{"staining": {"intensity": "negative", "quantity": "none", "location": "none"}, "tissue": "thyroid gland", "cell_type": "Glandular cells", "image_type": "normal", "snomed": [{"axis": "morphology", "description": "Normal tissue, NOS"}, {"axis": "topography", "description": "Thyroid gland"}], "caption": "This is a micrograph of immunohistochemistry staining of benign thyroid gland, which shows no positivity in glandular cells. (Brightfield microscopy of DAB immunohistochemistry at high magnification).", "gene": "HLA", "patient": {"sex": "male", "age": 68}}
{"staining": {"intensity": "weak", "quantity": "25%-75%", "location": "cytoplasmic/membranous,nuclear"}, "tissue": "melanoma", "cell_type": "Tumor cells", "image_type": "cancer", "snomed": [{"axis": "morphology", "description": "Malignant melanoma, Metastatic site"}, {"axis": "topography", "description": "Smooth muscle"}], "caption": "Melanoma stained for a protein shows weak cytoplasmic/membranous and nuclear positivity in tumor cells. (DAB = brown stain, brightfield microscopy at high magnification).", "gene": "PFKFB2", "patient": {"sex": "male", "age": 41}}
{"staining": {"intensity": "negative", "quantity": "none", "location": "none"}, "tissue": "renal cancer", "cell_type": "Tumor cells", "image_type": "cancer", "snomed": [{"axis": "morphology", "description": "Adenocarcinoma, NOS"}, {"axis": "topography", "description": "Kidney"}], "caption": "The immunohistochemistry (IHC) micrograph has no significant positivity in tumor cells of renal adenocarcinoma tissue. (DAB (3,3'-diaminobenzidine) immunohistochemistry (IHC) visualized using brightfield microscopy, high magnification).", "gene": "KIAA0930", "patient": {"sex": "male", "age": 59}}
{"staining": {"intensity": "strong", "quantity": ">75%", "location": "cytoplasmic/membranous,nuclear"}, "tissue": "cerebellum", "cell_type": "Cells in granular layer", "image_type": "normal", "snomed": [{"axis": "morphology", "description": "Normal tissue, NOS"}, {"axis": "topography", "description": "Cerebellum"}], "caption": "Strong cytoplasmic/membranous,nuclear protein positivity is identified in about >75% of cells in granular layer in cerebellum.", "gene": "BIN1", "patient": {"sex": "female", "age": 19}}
━━━━━━━━
--- EXERCISE PROMPT ---
Transcribe the full listing, word for word.

--- ANSWER TO THIS PROBLEM ---
{"staining": {"intensity": "negative", "quantity": "none", "location": "none"}, "tissue": "thyroid gland", "cell_type": "Glandular cells", "image_type": "normal", "snomed": [{"axis": "morphology", "description": "Normal tissue, NOS"}, {"axis": "topography", "description": "Thyroid gland"}], "caption": "This is a micrograph of immunohistochemistry staining of benign thyroid gland, which shows no positivity in glandular cells. (Brightfield microscopy of DAB immunohistochemistry at high magnification).", "gene": "HLA", "patient": {"sex": "male", "age": 68}}
{"staining": {"intensity": "weak", "quantity": "25%-75%", "location": "cytoplasmic/membranous,nuclear"}, "tissue": "melanoma", "cell_type": "Tumor cells", "image_type": "cancer", "snomed": [{"axis": "morphology", "description": "Malignant melanoma, Metastatic site"}, {"axis": "topography", "description": "Smooth muscle"}], "caption": "Melanoma stained for a protein shows weak cytoplasmic/membranous and nuclear positivity in tumor cells. (DAB = brown stain, brightfield microscopy at high magnification).", "gene": "PFKFB2", "patient": {"sex": "male", "age": 41}}
{"staining": {"intensity": "negative", "quantity": "none", "location": "none"}, "tissue": "renal cancer", "cell_type": "Tumor cells", "image_type": "cancer", "snomed": [{"axis": "morphology", "description": "Adenocarcinoma, NOS"}, {"axis": "topography", "description": "Kidney"}], "caption": "The immunohistochemistry (IHC) micrograph has no significant positivity in tumor cells of renal adenocarcinoma tissue. (DAB (3,3'-diaminobenzidine) immunohistochemistry (IHC) visualized using brightfield microscopy, high magnification).", "gene": "KIAA0930", "patient": {"sex": "male", "age": 59}}
{"staining": {"intensity": "strong", "quantity": ">75%", "location": "cytoplasmic/membranous,nuclear"}, "tissue": "cerebellum", "cell_type": "Cells in granular layer", "image_type": "normal", "snomed": [{"axis": "morphology", "description": "Normal tissue, NOS"}, {"axis": "topography", "description": "Cerebellum"}], "caption": "Strong cytoplasmic/membranous,nuclear protein positivity is identified in about >75% of cells in granular layer in cerebellum.", "gene": "BIN1", "patient": {"sex": "female", "age": 19}}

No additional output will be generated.